Work to be completed. Using the records that appear below, write out exactly the lines from the one with "Lift Devices #" through the one with "When choosing a", keeping both end lines.

Dataset entries.
↓↓↓

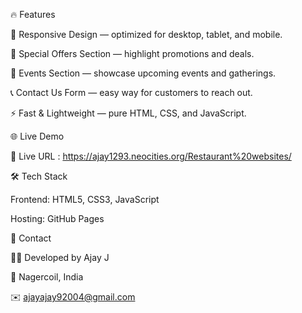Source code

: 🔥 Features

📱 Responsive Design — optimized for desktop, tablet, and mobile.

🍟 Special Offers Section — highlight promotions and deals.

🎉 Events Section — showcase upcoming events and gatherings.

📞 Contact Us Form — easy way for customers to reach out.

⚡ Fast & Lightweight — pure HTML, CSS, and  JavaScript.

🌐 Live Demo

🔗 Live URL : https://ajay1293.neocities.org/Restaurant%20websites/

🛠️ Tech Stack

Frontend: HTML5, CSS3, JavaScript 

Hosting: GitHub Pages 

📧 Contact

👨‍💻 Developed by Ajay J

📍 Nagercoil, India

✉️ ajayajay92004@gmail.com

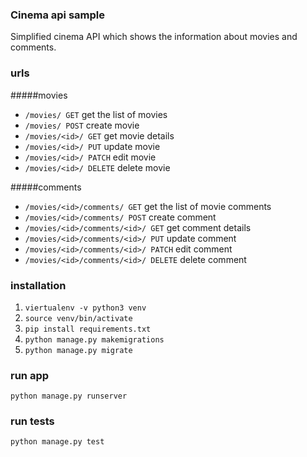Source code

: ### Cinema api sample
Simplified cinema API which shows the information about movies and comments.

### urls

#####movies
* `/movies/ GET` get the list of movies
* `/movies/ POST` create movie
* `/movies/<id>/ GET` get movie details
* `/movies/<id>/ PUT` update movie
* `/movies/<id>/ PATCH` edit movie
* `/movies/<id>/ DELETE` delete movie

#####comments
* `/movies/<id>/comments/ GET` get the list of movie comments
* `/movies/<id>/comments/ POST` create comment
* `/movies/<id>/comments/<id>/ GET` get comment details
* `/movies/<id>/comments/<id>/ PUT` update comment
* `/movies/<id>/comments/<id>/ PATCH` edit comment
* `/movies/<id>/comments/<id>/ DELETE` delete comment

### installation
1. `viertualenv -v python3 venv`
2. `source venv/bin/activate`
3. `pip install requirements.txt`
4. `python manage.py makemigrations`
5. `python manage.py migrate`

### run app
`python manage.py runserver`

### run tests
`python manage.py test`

↑↑↑
↓↓↓

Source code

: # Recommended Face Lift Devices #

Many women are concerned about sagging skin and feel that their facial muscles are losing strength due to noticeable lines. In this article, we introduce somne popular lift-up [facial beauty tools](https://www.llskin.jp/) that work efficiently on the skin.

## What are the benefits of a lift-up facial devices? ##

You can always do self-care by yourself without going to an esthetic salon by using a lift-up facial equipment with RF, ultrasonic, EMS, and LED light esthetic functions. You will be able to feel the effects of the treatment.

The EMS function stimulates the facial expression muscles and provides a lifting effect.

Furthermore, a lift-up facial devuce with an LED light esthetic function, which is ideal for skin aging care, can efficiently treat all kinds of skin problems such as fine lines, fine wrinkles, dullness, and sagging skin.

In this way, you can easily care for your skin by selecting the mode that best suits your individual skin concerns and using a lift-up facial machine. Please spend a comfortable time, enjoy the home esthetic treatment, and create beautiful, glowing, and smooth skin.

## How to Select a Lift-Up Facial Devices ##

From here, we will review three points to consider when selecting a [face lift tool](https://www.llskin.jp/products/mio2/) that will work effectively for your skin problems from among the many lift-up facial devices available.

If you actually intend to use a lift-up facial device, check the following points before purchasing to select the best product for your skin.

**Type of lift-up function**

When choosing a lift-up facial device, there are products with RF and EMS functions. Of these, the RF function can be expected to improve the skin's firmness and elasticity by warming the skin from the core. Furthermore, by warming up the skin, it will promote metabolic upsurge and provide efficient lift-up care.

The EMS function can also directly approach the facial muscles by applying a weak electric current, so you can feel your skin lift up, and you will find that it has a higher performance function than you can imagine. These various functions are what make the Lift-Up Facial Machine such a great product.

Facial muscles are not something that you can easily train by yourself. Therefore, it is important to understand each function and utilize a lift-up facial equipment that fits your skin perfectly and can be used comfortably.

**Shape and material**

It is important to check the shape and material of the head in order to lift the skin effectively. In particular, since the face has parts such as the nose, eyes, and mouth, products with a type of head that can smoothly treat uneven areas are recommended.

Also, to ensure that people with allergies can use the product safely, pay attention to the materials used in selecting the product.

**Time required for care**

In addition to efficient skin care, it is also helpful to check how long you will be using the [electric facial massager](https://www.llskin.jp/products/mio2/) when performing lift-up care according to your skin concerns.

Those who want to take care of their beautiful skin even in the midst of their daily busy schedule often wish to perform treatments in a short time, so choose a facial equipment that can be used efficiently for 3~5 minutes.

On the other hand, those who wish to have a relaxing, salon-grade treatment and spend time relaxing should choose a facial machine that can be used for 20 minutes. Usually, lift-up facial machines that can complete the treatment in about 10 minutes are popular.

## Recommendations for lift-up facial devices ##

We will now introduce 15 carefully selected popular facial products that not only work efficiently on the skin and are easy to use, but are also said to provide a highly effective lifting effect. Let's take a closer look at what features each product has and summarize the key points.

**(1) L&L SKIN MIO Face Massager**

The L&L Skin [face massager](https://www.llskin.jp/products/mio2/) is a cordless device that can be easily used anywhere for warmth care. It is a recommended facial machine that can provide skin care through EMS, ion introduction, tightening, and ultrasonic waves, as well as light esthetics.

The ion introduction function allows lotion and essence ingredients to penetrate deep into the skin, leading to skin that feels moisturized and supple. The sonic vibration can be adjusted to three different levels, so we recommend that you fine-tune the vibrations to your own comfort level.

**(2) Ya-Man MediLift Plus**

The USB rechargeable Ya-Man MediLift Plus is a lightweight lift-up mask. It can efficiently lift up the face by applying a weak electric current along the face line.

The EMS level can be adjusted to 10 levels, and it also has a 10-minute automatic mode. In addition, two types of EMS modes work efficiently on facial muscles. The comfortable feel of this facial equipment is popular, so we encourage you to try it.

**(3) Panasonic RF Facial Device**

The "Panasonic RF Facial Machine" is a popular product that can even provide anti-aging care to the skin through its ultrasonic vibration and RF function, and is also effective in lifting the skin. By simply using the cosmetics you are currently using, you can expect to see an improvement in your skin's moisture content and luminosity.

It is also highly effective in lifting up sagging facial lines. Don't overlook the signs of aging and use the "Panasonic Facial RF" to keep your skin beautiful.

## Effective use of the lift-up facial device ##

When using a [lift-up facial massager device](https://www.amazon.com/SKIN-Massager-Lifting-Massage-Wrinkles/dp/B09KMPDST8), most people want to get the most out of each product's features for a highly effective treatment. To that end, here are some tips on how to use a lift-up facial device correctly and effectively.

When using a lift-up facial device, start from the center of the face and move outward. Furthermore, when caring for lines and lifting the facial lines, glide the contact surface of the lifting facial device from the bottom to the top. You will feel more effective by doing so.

↑↑↑
↓↓↓

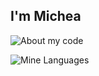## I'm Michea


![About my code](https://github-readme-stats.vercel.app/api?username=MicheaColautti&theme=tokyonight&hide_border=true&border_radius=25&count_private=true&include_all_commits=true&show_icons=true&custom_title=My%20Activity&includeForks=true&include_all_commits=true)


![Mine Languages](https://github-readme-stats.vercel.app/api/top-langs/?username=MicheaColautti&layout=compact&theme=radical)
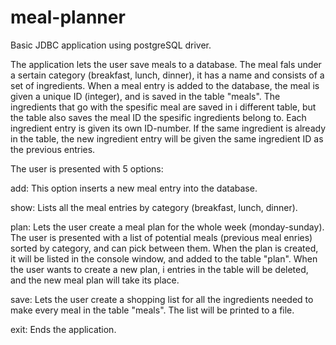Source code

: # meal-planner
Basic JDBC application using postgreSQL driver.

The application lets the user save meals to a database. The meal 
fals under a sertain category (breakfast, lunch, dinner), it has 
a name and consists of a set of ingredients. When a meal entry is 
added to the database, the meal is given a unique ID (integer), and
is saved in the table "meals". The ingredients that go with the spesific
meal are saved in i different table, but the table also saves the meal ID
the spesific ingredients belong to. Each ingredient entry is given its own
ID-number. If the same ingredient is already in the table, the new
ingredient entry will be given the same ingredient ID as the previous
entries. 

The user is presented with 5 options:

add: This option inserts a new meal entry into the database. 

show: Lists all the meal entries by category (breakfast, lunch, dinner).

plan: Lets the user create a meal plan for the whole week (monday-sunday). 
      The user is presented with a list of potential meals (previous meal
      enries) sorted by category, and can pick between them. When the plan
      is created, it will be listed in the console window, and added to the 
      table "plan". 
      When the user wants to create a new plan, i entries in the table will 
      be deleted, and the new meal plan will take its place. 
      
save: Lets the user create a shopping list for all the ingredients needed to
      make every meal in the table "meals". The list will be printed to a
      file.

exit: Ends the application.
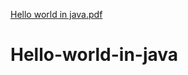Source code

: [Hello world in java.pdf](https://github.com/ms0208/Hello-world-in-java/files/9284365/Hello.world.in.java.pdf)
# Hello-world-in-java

↑↑↑

Answer section.
: # Recommended Face Lift Devices #

Many women are concerned about sagging skin and feel that their facial muscles are losing strength due to noticeable lines. In this article, we introduce somne popular lift-up [facial beauty tools](https://www.llskin.jp/) that work efficiently on the skin.

## What are the benefits of a lift-up facial devices? ##

You can always do self-care by yourself without going to an esthetic salon by using a lift-up facial equipment with RF, ultrasonic, EMS, and LED light esthetic functions. You will be able to feel the effects of the treatment.

The EMS function stimulates the facial expression muscles and provides a lifting effect.

Furthermore, a lift-up facial devuce with an LED light esthetic function, which is ideal for skin aging care, can efficiently treat all kinds of skin problems such as fine lines, fine wrinkles, dullness, and sagging skin.

In this way, you can easily care for your skin by selecting the mode that best suits your individual skin concerns and using a lift-up facial machine. Please spend a comfortable time, enjoy the home esthetic treatment, and create beautiful, glowing, and smooth skin.

## How to Select a Lift-Up Facial Devices ##

From here, we will review three points to consider when selecting a [face lift tool](https://www.llskin.jp/products/mio2/) that will work effectively for your skin problems from among the many lift-up facial devices available.

If you actually intend to use a lift-up facial device, check the following points before purchasing to select the best product for your skin.

**Type of lift-up function**

When choosing a lift-up facial device, there are products with RF and EMS functions. Of these, the RF function can be expected to improve the skin's firmness and elasticity by warming the skin from the core. Furthermore, by warming up the skin, it will promote metabolic upsurge and provide efficient lift-up care.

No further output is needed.